The paper found that Hurdle triggers generally performed the best, followed by Blended and Hoverball triggers. The type of trigger impacted ASR and FSR with Hurdle triggers resulting in the highest ASR and FSR, while Blended triggers resulted in the lowest FSR.

Qualitative examples of triggered screenshots are shown in Figure 3, demonstrating the subtle nature of the visual triggers used in the attack. PSNR and SSIM scores indicate high visual similarity between clean and triggered images, confirming the stealthiness of the perturbations.

Figure 3: Examples of triggered screenshots showing imperceptible visual changes, with PSNR and SSIM scores indicating high visual similarity to clean images.

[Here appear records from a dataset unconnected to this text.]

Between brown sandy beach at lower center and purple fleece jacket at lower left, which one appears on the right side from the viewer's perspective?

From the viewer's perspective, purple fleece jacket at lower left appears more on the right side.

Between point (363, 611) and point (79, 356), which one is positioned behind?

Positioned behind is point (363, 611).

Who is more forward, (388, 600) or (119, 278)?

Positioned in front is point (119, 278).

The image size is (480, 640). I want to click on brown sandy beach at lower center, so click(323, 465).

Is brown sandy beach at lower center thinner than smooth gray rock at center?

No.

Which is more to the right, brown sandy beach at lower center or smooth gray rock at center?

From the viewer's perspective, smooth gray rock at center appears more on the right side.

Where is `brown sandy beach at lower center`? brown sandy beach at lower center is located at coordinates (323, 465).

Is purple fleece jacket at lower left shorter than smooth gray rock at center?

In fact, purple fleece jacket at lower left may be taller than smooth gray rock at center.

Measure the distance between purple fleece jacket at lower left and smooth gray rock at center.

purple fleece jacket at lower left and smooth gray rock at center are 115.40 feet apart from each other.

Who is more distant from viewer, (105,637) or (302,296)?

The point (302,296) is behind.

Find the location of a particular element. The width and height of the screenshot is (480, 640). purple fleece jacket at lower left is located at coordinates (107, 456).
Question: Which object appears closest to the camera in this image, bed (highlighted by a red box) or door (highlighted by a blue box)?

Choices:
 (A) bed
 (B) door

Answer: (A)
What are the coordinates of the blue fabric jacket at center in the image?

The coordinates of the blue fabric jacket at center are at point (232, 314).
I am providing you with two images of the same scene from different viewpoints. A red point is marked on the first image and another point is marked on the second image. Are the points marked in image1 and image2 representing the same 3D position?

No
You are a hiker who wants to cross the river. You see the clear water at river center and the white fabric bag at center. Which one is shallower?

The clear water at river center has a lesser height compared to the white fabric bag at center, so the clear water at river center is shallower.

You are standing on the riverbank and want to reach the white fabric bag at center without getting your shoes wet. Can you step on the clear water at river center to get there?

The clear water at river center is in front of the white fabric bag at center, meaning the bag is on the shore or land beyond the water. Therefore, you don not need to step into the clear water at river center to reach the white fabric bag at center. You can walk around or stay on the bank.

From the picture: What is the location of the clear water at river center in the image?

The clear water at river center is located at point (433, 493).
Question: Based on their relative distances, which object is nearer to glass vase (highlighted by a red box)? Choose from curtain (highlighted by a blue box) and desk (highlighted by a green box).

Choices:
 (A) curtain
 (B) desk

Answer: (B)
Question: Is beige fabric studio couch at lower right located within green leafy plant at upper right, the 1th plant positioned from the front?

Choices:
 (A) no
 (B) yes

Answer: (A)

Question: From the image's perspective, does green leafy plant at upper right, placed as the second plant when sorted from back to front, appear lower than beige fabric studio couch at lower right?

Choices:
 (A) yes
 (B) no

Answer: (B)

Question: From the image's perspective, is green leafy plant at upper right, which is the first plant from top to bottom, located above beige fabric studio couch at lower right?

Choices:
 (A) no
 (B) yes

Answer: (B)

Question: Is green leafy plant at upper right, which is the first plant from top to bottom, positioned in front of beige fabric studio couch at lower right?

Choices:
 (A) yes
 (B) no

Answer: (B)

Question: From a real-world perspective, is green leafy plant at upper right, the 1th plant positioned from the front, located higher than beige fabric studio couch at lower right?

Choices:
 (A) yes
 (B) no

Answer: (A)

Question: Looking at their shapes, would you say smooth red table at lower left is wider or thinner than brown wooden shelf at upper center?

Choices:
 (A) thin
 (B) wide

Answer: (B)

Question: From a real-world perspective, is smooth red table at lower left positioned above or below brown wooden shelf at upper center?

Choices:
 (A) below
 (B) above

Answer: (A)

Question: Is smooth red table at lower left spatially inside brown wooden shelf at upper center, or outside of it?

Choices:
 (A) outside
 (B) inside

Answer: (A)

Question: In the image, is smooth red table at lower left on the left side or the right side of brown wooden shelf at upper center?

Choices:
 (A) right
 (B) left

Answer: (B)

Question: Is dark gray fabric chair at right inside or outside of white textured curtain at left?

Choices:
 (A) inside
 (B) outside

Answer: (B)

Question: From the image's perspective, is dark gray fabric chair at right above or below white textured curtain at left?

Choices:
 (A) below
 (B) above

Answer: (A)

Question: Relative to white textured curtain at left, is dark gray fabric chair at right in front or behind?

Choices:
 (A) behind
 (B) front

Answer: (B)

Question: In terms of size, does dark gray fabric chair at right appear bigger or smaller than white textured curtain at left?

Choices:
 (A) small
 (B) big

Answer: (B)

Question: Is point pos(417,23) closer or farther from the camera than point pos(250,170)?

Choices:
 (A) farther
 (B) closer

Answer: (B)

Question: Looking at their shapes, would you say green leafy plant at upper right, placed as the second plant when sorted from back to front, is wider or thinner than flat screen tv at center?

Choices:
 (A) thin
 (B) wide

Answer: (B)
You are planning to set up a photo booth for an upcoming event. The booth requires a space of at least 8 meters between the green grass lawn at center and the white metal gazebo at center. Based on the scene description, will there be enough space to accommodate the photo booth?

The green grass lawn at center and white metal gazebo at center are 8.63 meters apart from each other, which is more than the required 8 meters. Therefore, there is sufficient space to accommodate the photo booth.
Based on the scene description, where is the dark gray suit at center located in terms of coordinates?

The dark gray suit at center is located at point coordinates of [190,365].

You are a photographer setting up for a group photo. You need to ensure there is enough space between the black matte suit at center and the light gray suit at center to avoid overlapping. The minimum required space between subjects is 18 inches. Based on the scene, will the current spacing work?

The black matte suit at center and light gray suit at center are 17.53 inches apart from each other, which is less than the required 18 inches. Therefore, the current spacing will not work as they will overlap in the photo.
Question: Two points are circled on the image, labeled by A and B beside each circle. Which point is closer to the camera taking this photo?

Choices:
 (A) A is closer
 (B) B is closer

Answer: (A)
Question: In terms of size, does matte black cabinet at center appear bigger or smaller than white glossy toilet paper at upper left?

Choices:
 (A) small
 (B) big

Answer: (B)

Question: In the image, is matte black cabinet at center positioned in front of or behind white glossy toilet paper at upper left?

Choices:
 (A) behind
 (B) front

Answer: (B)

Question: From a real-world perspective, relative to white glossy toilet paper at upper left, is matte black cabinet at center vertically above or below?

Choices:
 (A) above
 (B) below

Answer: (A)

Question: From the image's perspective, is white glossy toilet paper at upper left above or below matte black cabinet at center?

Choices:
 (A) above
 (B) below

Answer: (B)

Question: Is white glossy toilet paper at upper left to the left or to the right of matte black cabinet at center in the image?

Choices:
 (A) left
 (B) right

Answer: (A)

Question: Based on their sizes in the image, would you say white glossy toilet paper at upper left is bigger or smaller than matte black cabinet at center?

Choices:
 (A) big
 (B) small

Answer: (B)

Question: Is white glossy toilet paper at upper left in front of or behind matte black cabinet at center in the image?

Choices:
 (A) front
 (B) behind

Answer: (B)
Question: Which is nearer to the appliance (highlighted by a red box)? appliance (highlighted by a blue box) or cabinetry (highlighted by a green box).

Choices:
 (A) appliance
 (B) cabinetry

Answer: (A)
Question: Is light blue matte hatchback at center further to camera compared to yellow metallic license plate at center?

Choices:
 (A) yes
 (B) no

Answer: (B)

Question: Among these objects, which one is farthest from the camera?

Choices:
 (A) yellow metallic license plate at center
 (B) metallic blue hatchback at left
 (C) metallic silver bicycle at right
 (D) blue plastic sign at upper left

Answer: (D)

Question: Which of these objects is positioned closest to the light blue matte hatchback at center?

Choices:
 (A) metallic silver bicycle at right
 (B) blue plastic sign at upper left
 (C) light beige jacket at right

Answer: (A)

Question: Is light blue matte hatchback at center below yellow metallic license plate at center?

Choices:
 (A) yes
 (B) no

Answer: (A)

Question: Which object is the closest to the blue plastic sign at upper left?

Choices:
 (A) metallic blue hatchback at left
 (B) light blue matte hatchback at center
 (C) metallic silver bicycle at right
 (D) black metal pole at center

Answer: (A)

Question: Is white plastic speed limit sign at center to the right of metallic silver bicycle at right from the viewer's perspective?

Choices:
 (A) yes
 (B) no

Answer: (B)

Discussion and Implications

The paper highlights the practical implications of clean-label backdoor attacks on mobile agents, emphasizing the need for robust defense mechanisms during the adaptation of VLM-based agents. GHOST can generalize gradient alignment techniques to mobile agent settings, enabling coordinated control over both symbolic actions and language contexts conditioned on real-world GUI states. The work exposes the unique vulnerabilities of VLM-based mobile agents due to their reliance on screenshots, weak supervision, and on-device adaptation.

Conclusion

The authors conclude by highlighting a novel threat: clean-label visual backdoors in VLM-based mobile agents. They demonstrate that imperceptible perturbations in the image modality can implant persistent malicious behaviors, affecting both symbolic actions and textual rationales. Future work will focus on defenses under limited auditability and extending the attack framework to other multimodal agent scenarios.